За эти слова дьяк был награжден дружеским взглядом Никоарэ, дошедшим до самого его сердца.
— Следуй и ты за нами, Иле, — приказал гетман.
— А ну-ка попробуем пробиться на тот свет, — обрадовался Иле Карайман.
Они свернули вправо в скалистый проход и очутились меж двух отвесных стен, заросших мелким кустарником. Было ясно, что ни человеку, ни зверю не подняться по этим кручам. Разве сказочная жар-птица могла бы здесь пролететь, а в тот сияющий весенний полдень эта птица обрела оперение и голос кукушки. Она прокричала свое имя, испуганно взглянула на пришельцев рубиновыми глазами и улетела в мир людей.
Узкая тропа на дне ущелья была прорыта и омыта весенними потоками.
Охотники продвигались вперед, и вдруг из кустарника выскочил хозяин этой теснины — старый волк, слабый и худой, с облезлой серой шерстью. Он ловил ящериц и крыс в трещинах ущелья, носившего его имя. Здесь он всегда был повелителем — чужим волкам вход сюда был заказан.
Зверь вихрем понесся к концу расселины. Всадники пришпоривали коней и мчались, не отставая от него. Кони храпели, прядая ушами, и задирали головы, чуя волчий дух. Но их направляли поводья и подгоняли голоса. Так шла скачка, пока охотники не заметили, что зверь слабеет. Тогда Никоарэ кинул острый взгляд на дьяка и резвей погнал каурого; вскоре волк стал медленнее перебирать ослабевшими ногами. Потом остановился и приткнулся к камню, такому же серому, как и он.
Никоарэ обнажил длинный нож и соскочил с коня. Он стоял в пяти шагах от хищника и пристально глядел на него. Дьяк и Иле держали наготове короткие охотничьи пики.
Когда гетман приблизился, зверь в смертельной усталости склонил голову, потом, задрожав всем телом, лязгнул зубами, поднял морду и завыл. Протяжный вой и меркнущий взгляд полны были смертной тоски. В этом отчаянном зверином вопле было что-то человеческое. Нет, скорее люди в минуту гибели обращают такую же страшную волчью жалобу к создателю своего сущего.
Гетман вздрогнул. И вдруг жалость заговорила в нем. Он уже взмахнул ножом, чтобы нанести удар, но внезапно остановился, опустил руку и, вложив свое оружие в ножны, отвернулся; потом вскочил в седло и пустил коня обратно по дну ущелья.
Когда они выехали в поемные луга, лицо у гетмана было печальным, но выражение его смягчилось — усталость и сострадание пришли на смену гневу.
Дьяку казалось, что одинокий волк принял на себя долю мучений Никоарэ.
К заходу солнца они тихим шагом воротились в Черную Стену.
29. НА ОСТРОВЕ МОЛДАВАН
Лето на Днепре было в разгаре. Когда солнце уже достигало наибольшей своей высоты в полуденные часы и начали цвести дерябки на полях, Никоарэ с дедом Петрей и дьяком приехали на Остров молдаван посмотреть, что поделывают собравшиеся там воины.
Дед Елисей с двумя великими знатоками конного строя обучал пришедших из Молдавии людей ратному искусству, составлявшему тайну воинской силы запорожцев.

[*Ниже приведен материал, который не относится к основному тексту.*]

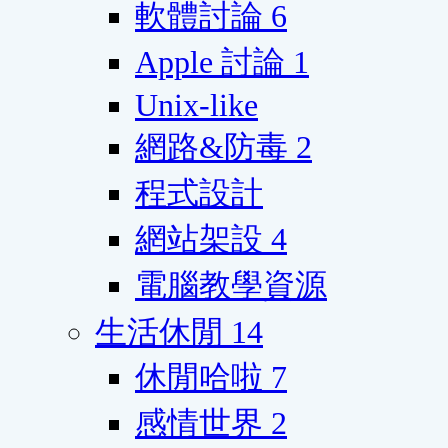
軟體討論
6
Apple 討論
1
Unix-like
網路&防毒
2
程式設計
網站架設
4
電腦教學資源
生活休閒
14
休閒哈啦
7
感情世界
2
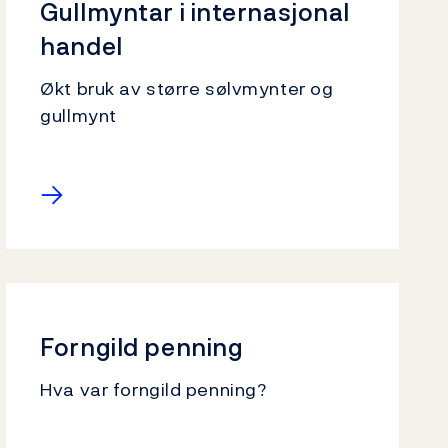
Gullmyntar i internasjonal
handel
Økt bruk av større sølvmynter og
gullmynt
→
Forngild penning
Hva var forngild penning?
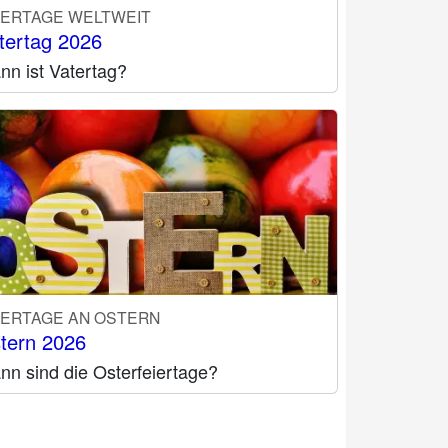
IERTAGE WELTWEIT
tertag 2026
nn ist Vatertag?
IERTAGE AN OSTERN
tern 2026
nn sind die Osterfeiertage?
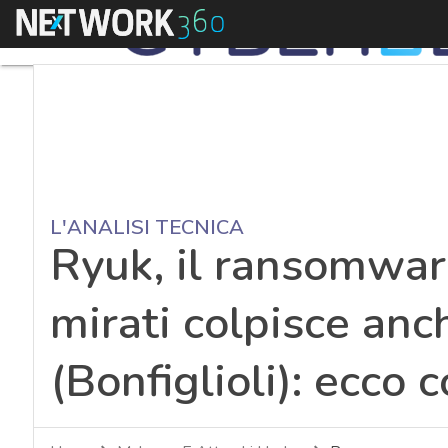
Menu
L'ANALISI TECNICA
Ryuk, il ransomware
mirati colpisce anch
(Bonfiglioli): ecco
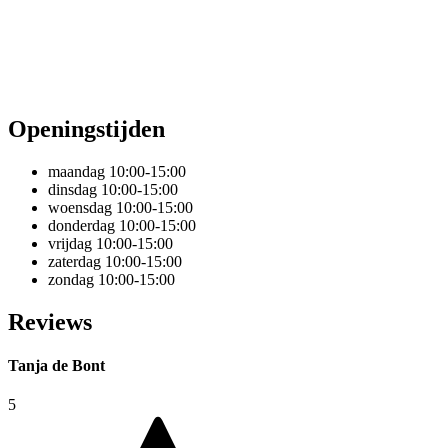
Openingstijden
maandag
10:00-15:00
dinsdag
10:00-15:00
woensdag
10:00-15:00
donderdag
10:00-15:00
vrijdag
10:00-15:00
zaterdag
10:00-15:00
zondag
10:00-15:00
Reviews
Tanja de Bont
5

Некогда в беспредельных степных просторах показали себя непревзойденными конниками скифы; слава их покоилась в степных курганах. После скифов пришли монгольские конники. Но за триста лет татары, кочевавшие у Каспийского и Черного морей, потомки бехадыра Суботая и хана Батыя, присмирели и нравы их смягчились; былые дети бури не проводили теперь всю жизнь в седле — они строили себе дома, нежились в тенистых волшебных садах.

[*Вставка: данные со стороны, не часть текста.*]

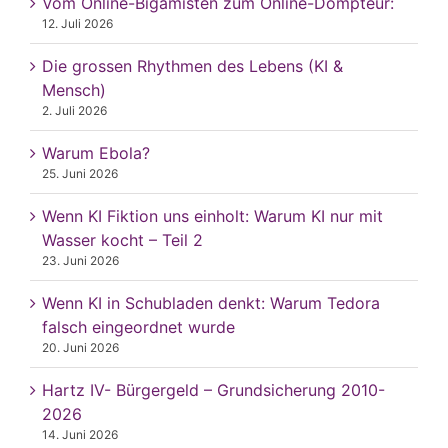
Vom Online-Bigamisten zum Online-Dompteur:
12. Juli 2026
Die grossen Rhythmen des Lebens (KI &
Mensch)
2. Juli 2026
Warum Ebola?
25. Juni 2026
Wenn KI Fiktion uns einholt: Warum KI nur mit
Wasser kocht – Teil 2
23. Juni 2026
Wenn KI in Schubladen denkt: Warum Tedora
falsch eingeordnet wurde
20. Juni 2026
Hartz IV- Bürgergeld – Grundsicherung 2010-
2026
14. Juni 2026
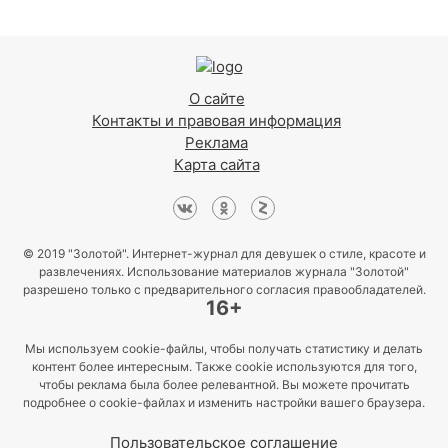
О сайте
Контакты и правовая информация
Реклама
Карта сайта
© 2019 "Золотой". Интернет-журнал для девушек о стиле, красоте и
развлечениях. Использование материалов журнала "Золотой"
разрешено только с предварительного согласия правообладателей.
16+
Мы используем cookie-файлы, чтобы получать статистику и делать
контент более интересным. Также cookie используются для того,
чтобы реклама была более релевантной. Вы можете прочитать
подробнее о cookie-файлах и изменить настройки вашего браузера.
Пользовательское соглашение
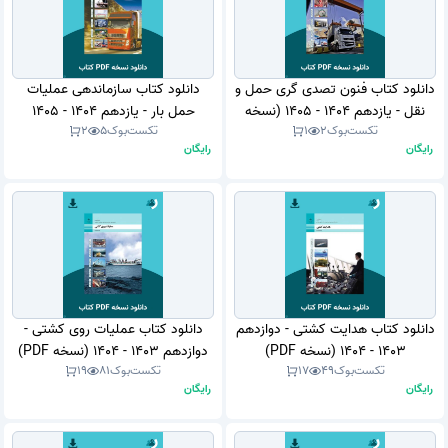
دانلود کتاب فنون تصدی گری حمل و
دانلود کتاب سازماندهی عملیات
نقل - یازدهم 1404 - 1405 (نسخه
حمل بار - یازدهم 1404 - 1405
تکست‌بوک
2
1
تکست‌بوک
5
2
PDF)
(نسخه PDF)
رایگان
رایگان
دانلود کتاب هدایت کشتی - دوازدهم
دانلود کتاب عملیات روی کشتی -
1403 - 1404 (نسخه PDF)
دوازدهم 1403 - 1404 (نسخه PDF)
تکست‌بوک
49
17
تکست‌بوک
81
19
رایگان
رایگان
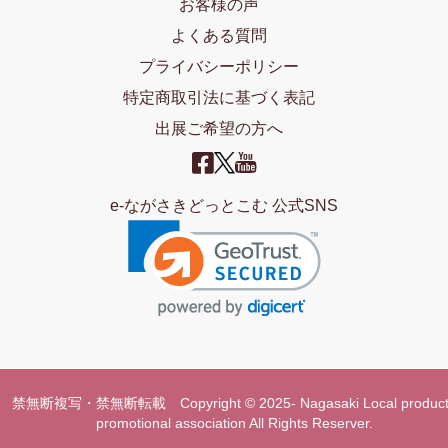
お客様の声
よくある質問
プライバシーポリシー
特定商取引法に基づく表記
出展ご希望の方へ
e-ながさきどっとこむ 公式SNS
禁無断複写・禁無断転載 Copyright © 2025- Nagasaki Local product
promotional association All Rights Reserver.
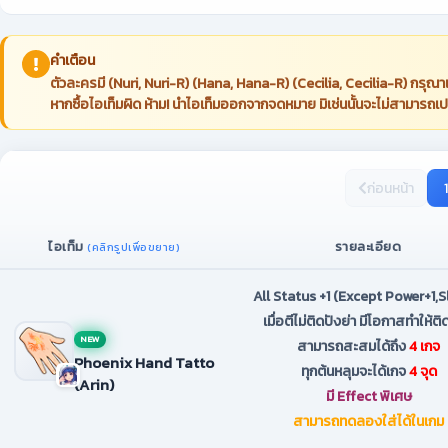
คำเตือน
ตัวละครมี (Nuri, Nuri-R) (Hana, Hana-R) (Cecilia, Cecilia-R) กรุณาเลื
หากซื้อไอเท็มผิด ห้าม! นำไอเท็มออกจากจดหมาย มิเช่นนั้นจะไม่สามารถเปล
ก่อนหน้า
1
ไอเท็ม
รายละเอียด
(คลิกรูปเพื่อขยาย)
All Status +1 (Except Power+1,S
เมื่อตีไม่ติดปังย่า มีโอกาสทำให้ต
NEW
สามารถสะสมได้ถึง
4 เกจ
Phoenix Hand Tatto
ทุกต้นหลุมจะได้เกจ
4 จุด
(Arin)
มี Effect พิเศษ
สามารถทดลองใส่ได้ในเกม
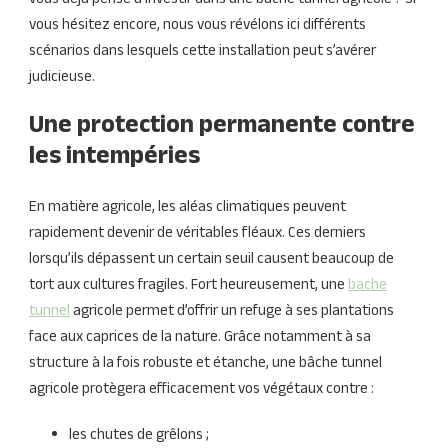
vous déjà pensé à investir dans une bâche tunnel agricole ? Si
vous hésitez encore, nous vous révélons ici différents
scénarios dans lesquels cette installation peut s’avérer
judicieuse.
Une protection permanente contre
les intempéries
En matière agricole, les aléas climatiques peuvent
rapidement devenir de véritables fléaux. Ces derniers
lorsqu’ils dépassent un certain seuil causent beaucoup de
tort aux cultures fragiles. Fort heureusement, une
bache
tunnel
agricole permet d’offrir un refuge à ses plantations
face aux caprices de la nature. Grâce notamment à sa
structure à la fois robuste et étanche, une bâche tunnel
agricole protègera efficacement vos végétaux contre :
les chutes de grêlons ;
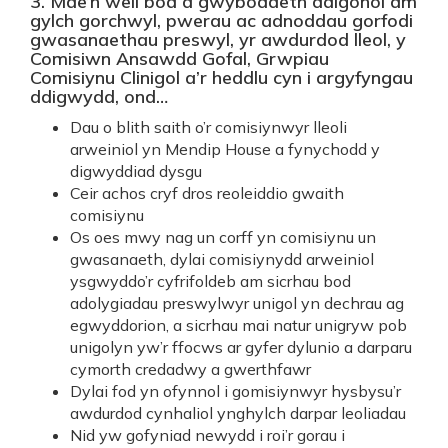
3. Mae’n well bod â gwybodaeth ddigonol am
gylch gorchwyl, pwerau ac adnoddau gorfodi
gwasanaethau preswyl, yr awdurdod lleol, y
Comisiwn Ansawdd Gofal, Grwpiau
Comisiynu Clinigol a’r heddlu cyn i argyfyngau
ddigwydd, ond…
Dau o blith saith o’r comisiynwyr lleoli
arweiniol yn Mendip House a fynychodd y
digwyddiad dysgu
Ceir achos cryf dros reoleiddio gwaith
comisiynu
Os oes mwy nag un corff yn comisiynu un
gwasanaeth, dylai comisiynydd arweiniol
ysgwyddo’r cyfrifoldeb am sicrhau bod
adolygiadau preswylwyr unigol yn dechrau ag
egwyddorion, a sicrhau mai natur unigryw pob
unigolyn yw’r ffocws ar gyfer dylunio a darparu
cymorth credadwy a gwerthfawr
Dylai fod yn ofynnol i gomisiynwyr hysbysu’r
awdurdod cynhaliol ynghylch darpar leoliadau
Nid yw gofyniad newydd i roi’r gorau i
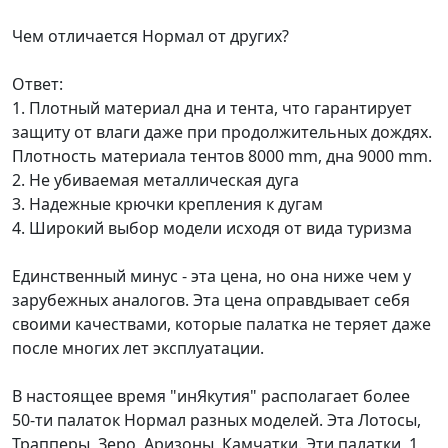
Чем отличается Нормал от других?
Ответ:
1. Плотный материал дна и тента, что гарантирует
защиту от влаги даже при продолжительных дождях.
Плотность материала тентов 8000 mm, дна 9000 mm.
2. Не убиваемая металлическая дуга
3. Надежные крючки крепления к дугам
4. Широкий выбор модели исходя от вида туризма
Единственный минус - эта цена, но она ниже чем у
зарубежных аналогов. Эта цена оправдывает себя
своими качествами, которые палатка не теряет даже
после многих лет эксплуатации.
В настоящее время "инЯкутия" располагает более
50-ти палаток Нормал разных моделей. Эта Лотосы,
Трапперы, Зеро, Аризоны, Камчатки. Эти палатки, 1,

В горниле тяжких испытаний выковывались козаки Запорожья, первые меж витязей того воинственного времени. Среди них прошли юные годы Никоарэ. Будучи их гетманом, он отважно повел их через море к Анатолии. Свою овеянную славой жизнь он посвятил укреплению запорожской вольницы. В мире запорожцев нашел он утешение своей печали, здесь почерпнул надежду отомстить за гибель Иона Водэ и снять с души бремя страшной клятвы.

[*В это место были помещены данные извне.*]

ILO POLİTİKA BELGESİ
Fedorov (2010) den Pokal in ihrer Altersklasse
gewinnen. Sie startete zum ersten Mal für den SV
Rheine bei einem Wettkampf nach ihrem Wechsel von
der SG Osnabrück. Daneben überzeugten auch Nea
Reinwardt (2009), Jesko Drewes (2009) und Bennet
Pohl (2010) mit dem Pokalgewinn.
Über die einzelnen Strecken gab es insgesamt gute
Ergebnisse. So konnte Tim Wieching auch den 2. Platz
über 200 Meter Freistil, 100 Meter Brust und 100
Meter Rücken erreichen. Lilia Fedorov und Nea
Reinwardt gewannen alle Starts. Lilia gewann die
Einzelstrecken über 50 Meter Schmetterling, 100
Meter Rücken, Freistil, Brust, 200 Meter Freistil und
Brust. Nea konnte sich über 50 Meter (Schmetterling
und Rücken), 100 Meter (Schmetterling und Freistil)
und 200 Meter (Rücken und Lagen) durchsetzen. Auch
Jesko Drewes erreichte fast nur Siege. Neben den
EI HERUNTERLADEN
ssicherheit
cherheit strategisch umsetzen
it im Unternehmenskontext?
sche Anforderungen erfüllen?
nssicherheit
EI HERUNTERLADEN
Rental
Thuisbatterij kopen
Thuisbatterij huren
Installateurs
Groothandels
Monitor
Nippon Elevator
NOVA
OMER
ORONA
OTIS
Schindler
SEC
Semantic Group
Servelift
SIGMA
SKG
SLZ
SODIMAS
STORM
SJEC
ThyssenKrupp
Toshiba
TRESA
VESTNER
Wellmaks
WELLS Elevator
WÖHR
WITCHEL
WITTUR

Когда конь двинулся шажком по извилистым тропкам Острова молдаван мимо дозорных шалашей, из прибрежных рощ долетели до слуха Никоарэ робкие призывы соловьев. А в первую же ночь при свете луны окрестные дубравы так зазвенели голосами несметного числа крылатых певцов, что, казалось, колдовские чары окутали табор. Костры горели перед куренями, и воины-скитальцы внимали в тишине июньской ночи соловьиному пению, уносясь душою сквозь лунную паутину в родные края к опустевшим мазанкам и свежим могилам.
— По нраву ль тебе, гетман, нынешние наши труды? — осведомился Покотило.
Они сидели на пнях у костра перед шалашом деда Елисея.
— Рад за наших учеников, — отвечал Никоарэ, дружелюбно положив руку на плечо старика.